O mercado está atento ao término do plantio nos EUA e ao clima nas regiões produtoras, porém, na semana, mais uma vez, pesou os desencontros relativos à guerra no Oriente Médio. Enquanto em um dia EUA e Irã falam em avanço nas negociações de paz, no outro dia trocam ataques armados, deixando o mundo em suspense. Com isso, o mercado se mantém volátil, girando próximo aos US$ 12,00/bushel nestas últimas semanas. Para se ter uma ideia, neste dia 28/05 o petróleo voltou a subir forte, ganhando mais de 2% no dia, com o brent atingindo o valor de US$ 85,62/barril, porém, para agosto o produto chegou a US$ 92,64/barril.

Isso puxa para cima os preços do óleo de soja em Chicago. Entre os dias 22 e 28 de maio a libra-peso ganhou 3,7%, fechando o dia 28 em 76,70 centavos, a mais alta cotação desde o dia cinco do corrente mês.

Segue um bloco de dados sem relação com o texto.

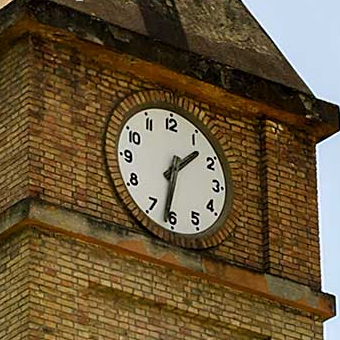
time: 1:31
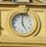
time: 4:59
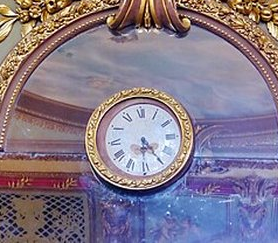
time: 5:24
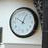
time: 10:03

E no Brasil, com o câmbio entre R$ 5,00 e R$ 5,05 por dólar em boa parte da semana, os preços da oleaginosa subiram um pouco, chegando a R$ 114,00/saco nas principais praças gaúchas e entre R$ 102,00 e R$ 115,00/saco nas demais praças nacionais.

Com a colheita encerrada, o mercado se volta para as perspectivas da futura safra, cujo início da semeadura se dará em setembro. Neste sentido, análises sobre o comportamento dos custos de produção se tornam mais pertinentes. Assim, no Mato Grosso, segundo o Imea e o Senar, em abril o custo de produção continuou subindo.

“O custeio da soja, para a safra 2026/27, foi projetado em R$ 4.286,89 por hectare, com alta de 1,88% em relação a março deste ano. O principal fator desse aumento foi a elevação das despesas com fertilizantes, sendo que os custos com defensivos agrícolas avançaram 2,17%. O levantamento aponta que a aquisição de insumos para a próxima safra ainda está em andamento, o que mantém o custo de produção como um dos principais pontos de atenção para o produtor rural neste momento”.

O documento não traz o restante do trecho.